Given data ▸
━━━━━━

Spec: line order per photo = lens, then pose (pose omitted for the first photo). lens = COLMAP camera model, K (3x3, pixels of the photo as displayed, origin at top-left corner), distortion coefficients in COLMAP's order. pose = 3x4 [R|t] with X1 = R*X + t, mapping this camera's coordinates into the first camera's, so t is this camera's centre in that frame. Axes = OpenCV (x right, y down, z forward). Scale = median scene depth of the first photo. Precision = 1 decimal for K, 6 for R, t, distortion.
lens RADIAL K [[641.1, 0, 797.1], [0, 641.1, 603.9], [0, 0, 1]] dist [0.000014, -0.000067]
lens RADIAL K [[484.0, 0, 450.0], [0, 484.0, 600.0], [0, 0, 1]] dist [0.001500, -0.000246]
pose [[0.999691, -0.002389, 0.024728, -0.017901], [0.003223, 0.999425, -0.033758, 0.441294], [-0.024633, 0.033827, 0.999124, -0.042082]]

━━━━━━

To do ▸
The data above is to be given again, with every line exact.

Exercise result ▸
Spec: line order per photo = lens, then pose (pose omitted for the first photo). lens = COLMAP camera model, K (3x3, pixels of the photo as displayed, origin at top-left corner), distortion coefficients in COLMAP's order. pose = 3x4 [R|t] with X1 = R*X + t, mapping this camera's coordinates into the first camera's, so t is this camera's centre in that frame. Axes = OpenCV (x right, y down, z forward). Scale = median scene depth of the first photo. Precision = 1 decimal for K, 6 for R, t, distortion.
lens RADIAL K [[641.1, 0, 797.1], [0, 641.1, 603.9], [0, 0, 1]] dist [0.000014, -0.000067]
lens RADIAL K [[484.0, 0, 450.0], [0, 484.0, 600.0], [0, 0, 1]] dist [0.001500, -0.000246]
pose [[0.999691, -0.002389, 0.024728, -0.017901], [0.003223, 0.999425, -0.033758, 0.441294], [-0.024633, 0.033827, 0.999124, -0.042082]]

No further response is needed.